Mernat Mafirakurewa Business Editor
The local banking sector is set to benefit from foreign investors keen to expand their footprint on the African continent, a local research firm has said.In its Banking Sector Survey for 2013, MMC Capital said the banking landscape in Africa remains attractive and the Net Interest Margins that were earned across the continent last year reflect continuing benefits from good advances growth.
A number of foreign investors have of late increased their interest in local banks as they sought to fortify their balance sheets.
In 2012, the central bank raised minimum capital requirements for commercial and merchant banks from $12,5 million and $10 million respectively to $100 million.
Last month Atlas Mara Co-Envest — a partnership between Africa’s youngest billionaire Ashish Thakkar and former Barclays chief Bob Diamond — announced plans to acquire BancABC for $265 million.
Mauritius-based AfrAsia Holdings Limited (AfrAsia) last year snapped up a significant stake in the then Kingdom Bank.
“By virtue that Zimbabwe is a player on the African landscape, opportunities exist for local banks who are seeking to regularise their regulatory capital base levels.
“In the short to medium term, we are likely to see more of foreign partners coming on board in Zimbabwe as banks with Pan African vision spread their wings.
“The emerging undercurrent of a softer stance by government on indigenisation requirementsfor the banking sector augurs well with the sector’s efforts to source fresh capital injections.
“As reflected by the HHI, the flight to quality will also force banks with lower capital bases to intensify their efforts in securing additional funding.”
MMC however said banks would continue with their cost containment strategies and investment in Information Technology systems to facilitate the customer value proposition and ensure that a stable platform is created for future expansion.

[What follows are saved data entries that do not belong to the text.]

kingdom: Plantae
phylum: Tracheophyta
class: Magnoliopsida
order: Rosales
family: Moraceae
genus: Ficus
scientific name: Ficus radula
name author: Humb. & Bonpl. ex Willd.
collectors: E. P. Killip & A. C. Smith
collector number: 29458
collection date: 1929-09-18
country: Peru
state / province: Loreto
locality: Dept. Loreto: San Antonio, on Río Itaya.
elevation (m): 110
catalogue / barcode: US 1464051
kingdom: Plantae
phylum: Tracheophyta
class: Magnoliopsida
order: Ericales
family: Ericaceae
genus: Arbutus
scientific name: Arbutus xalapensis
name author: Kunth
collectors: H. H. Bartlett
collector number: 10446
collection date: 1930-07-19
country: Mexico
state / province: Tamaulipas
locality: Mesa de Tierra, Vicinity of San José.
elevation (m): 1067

Technology, MMC said, continued to revolutionise banking across the globe, leading to cheaper and efficient products and services especially those that are mobile based.
“This means that those banks concentrating on the old brick and mortar model will fast lose their relevancy in the market.
“The positive note from these initiatives (such as EcoCash Save) in countries such as Zimbabwe relate to deposit mobilisation back into the formal banking system from the unbanked population,” said MMC.
It is estimated that the informal sector currently contributes 60-70 percent of Zimbabwe’s Gross Domestic Product and on the other hand 18 percent have access to financial services.
“With the liquidity squeeze persisting in the economy, forcing many companies either to close shop or scale down operations, the informal sector continues to grow.
“On the back of its liberal registration process, EcoCash Save would be key in luring the non-banked society to bank hence mopping up deposits back into the formal sector,” the broking firm added.
“The sad part though is that this mobile money platform has the potential to trim the industry’s profits in the short term as potential and existing depositors discard the old banking belief of a client getting value from walking into the banking hall in order to transact, but use the mobile money platforms which are convenient.”
MMC said worsening Non-performing Loans (NPL) position continues to be an albatross around the banking sector’s neck and the result has been reduced lending to the economy which has further worsened the NPLs situation.
As the local economic activity slides further, MMC said industry NPL ratio would continue to rise as borrowers fail to repay while reduced lending was disastrous to an economy as key productive sectors would starve from working capital.